Nothing but a number should be given: how many lines in the listing contain the word "cursor".

(Records Opens)

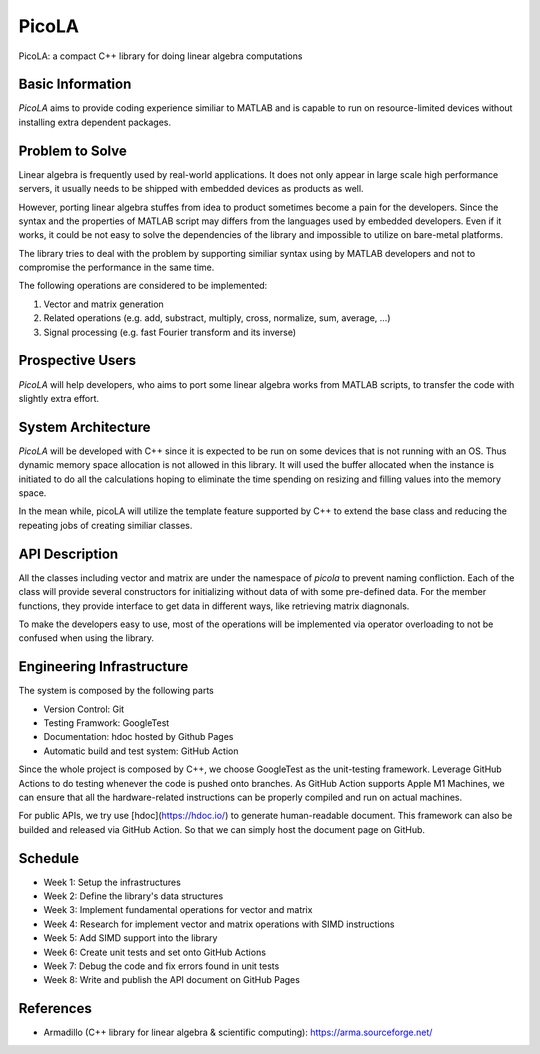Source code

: ======
PicoLA
======

PicoLA: a compact C++ library for doing linear algebra computations

Basic Information
=================

`PicoLA` aims to provide coding experience similiar to MATLAB and is capable to run on resource-limited devices without installing extra dependent packages.

Problem to Solve
================

Linear algebra is frequently used by real-world applications. It does not only appear in large scale high performance servers, it usually needs to be shipped with embedded devices as products as well.

However, porting linear algebra stuffes from idea to product sometimes become a pain for the developers. Since the syntax and the properties of MATLAB script may differs from the languages used by embedded developers. Even if it works, it could be not easy to solve the dependencies of the library and impossible to utilize on bare-metal platforms.

The library tries to deal with the problem by supporting similiar syntax using by MATLAB developers and not to compromise the performance in the same time.

The following operations are considered to be implemented:

1. Vector and matrix generation
2. Related operations (e.g. add, substract, multiply, cross, normalize, sum, average, ...)
3. Signal processing (e.g. fast Fourier transform and its inverse) 

Prospective Users
=================

`PicoLA` will help developers, who aims to port some linear algebra works from MATLAB scripts, to transfer the code with slightly extra effort.

System Architecture
===================

`PicoLA` will be developed with C++ since it is expected to be run on some devices that is not running with an OS. Thus dynamic memory space allocation is not allowed in this library. It will used the buffer allocated when the instance is initiated to do all the calculations hoping to eliminate the time spending on resizing and filling values into the memory space.

In the mean while, picoLA will utilize the template feature supported by C++ to extend the base class and reducing the repeating jobs of creating similiar classes.

API Description
===============

All the classes including vector and matrix are under the namespace of `picola` to prevent naming confliction. Each of the class will provide several constructors for initializing without data of with some pre-defined data. For the member functions, they provide interface to get data in different ways, like retrieving matrix diagnonals.

To make the developers easy to use, most of the operations will be implemented via operator overloading to not be confused when using the library.

Engineering Infrastructure
==========================

The system is composed by the following parts

- Version Control: Git
- Testing Framwork: GoogleTest
- Documentation: hdoc hosted by Github Pages
- Automatic build and test system: GitHub Action

Since the whole project is composed by C++, we choose GoogleTest as the unit-testing framework. Leverage GitHub Actions to do testing whenever the code is pushed onto branches. As GitHub Action supports Apple M1 Machines, we can ensure that all the hardware-related instructions can be properly compiled and run on actual machines.

For public APIs, we try use [hdoc](https://hdoc.io/) to generate human-readable document. This framework can also be builded and released via GitHub Action. So that we can simply host the document page on GitHub.

Schedule
========

- Week 1: Setup the infrastructures
- Week 2: Define the library's data structures
- Week 3: Implement fundamental operations for vector and matrix
- Week 4: Research for implement vector and matrix operations with SIMD instructions
- Week 5: Add SIMD support into the library
- Week 6: Create unit tests and set onto GitHub Actions
- Week 7: Debug the code and fix errors found in unit tests
- Week 8: Write and publish the API document on GitHub Pages

References
==========

- Armadillo (C++ library for linear algebra & scientific computing): https://arma.sourceforge.net/
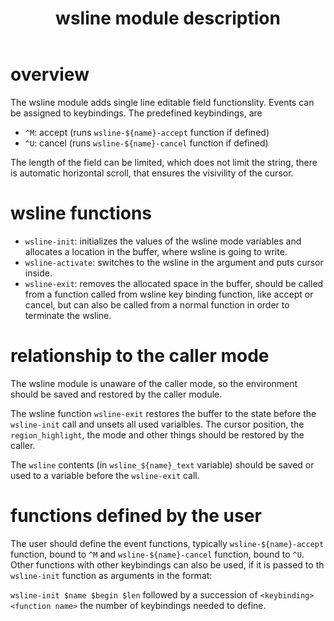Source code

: #+TITLE: wsline module description

* overview
The wsline module adds single line editable field functionslity.  Events can
be assigned to keybindings.  The predefined keybindings, are
 * ~^M~: accept (runs ~wsline-${name}-accept~ function if defined)
 * ~^U~: cancel (runs ~wsline-${name}-cancel~ function if defined)

The length of the field can be limited, which does not limit the string,
there is automatic horizontal scroll, that ensures the visivility of the
cursor.

* wsline functions
 * ~wsline-init~: initializes the values of the wsline mode variables and
   allocates a location in the buffer, where wsline is going to write.
 * ~wsline-activate~: switches to the wsline in the argument and puts cursor
   inside.
 * ~wsline-exit~: removes the allocated space in the buffer, should be called
   from a function called from wsline key binding function, like accept or
   cancel, but can also be called from a normal function in order to
   terminate the wsline.

* relationship to the caller mode
The wsline module is unaware of the caller mode, so the environment should
be saved and restored by the caller module.

The wsline function ~wsline-exit~ restores the buffer to the state before
the ~wsline-init~ call and unsets all used varialbles.  The cursor position,
the ~region_highlight~, the mode and other things should be restored by the
caller.

The ~wsline~ contents (in ~wsline_${name}_text~ variable) should be saved or
used to a variable before the ~wsline-exit~ call.

* functions defined by the user
The user should define the event functions, typically ~wsline-${name}-accept~
function, bound to ~^M~ and ~wsline-${name}-cancel~ function, bound to ~^U~.
Other functions with other keybindings can also be used, if it is passed to
th ~wsline-init~ function as arguments in the format:

~wsline-init $name $begin $len~ followed by a succession of ~<keybinding> 
<function name>~ the number of keybindings needed to define.
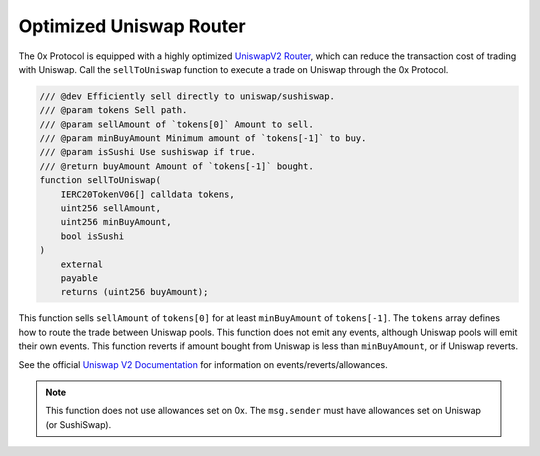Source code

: ###############################
Optimized Uniswap Router
###############################

The 0x Protocol is equipped with a highly optimized `UniswapV2 Router <https://uniswap.org/docs/v2/smart-contracts/router02/>`_, which can reduce the transaction cost of trading with Uniswap. Call the ``sellToUniswap`` function to execute a trade on Uniswap through the 0x Protocol.

.. code-block:: solidity

    /// @dev Efficiently sell directly to uniswap/sushiswap.
    /// @param tokens Sell path.
    /// @param sellAmount of `tokens[0]` Amount to sell.
    /// @param minBuyAmount Minimum amount of `tokens[-1]` to buy.
    /// @param isSushi Use sushiswap if true.
    /// @return buyAmount Amount of `tokens[-1]` bought.
    function sellToUniswap(
        IERC20TokenV06[] calldata tokens,
        uint256 sellAmount,
        uint256 minBuyAmount,
        bool isSushi
    )
        external
        payable
        returns (uint256 buyAmount);

This function sells ``sellAmount`` of ``tokens[0]`` for at least ``minBuyAmount`` of ``tokens[-1]``. The ``tokens`` array defines how to route the trade between Uniswap pools. This function does not emit any events, although Uniswap pools will emit their own events. This function reverts if amount bought from Uniswap is less than ``minBuyAmount``, or if Uniswap reverts.

See the official `Uniswap V2 Documentation <https://uniswap.org/docs/v2/>`_ for information on events/reverts/allowances.

.. note::
    This function does not use allowances set on 0x. The ``msg.sender`` must have allowances set on Uniswap (or SushiSwap).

(Records Closes)

* **Response to this task**:
3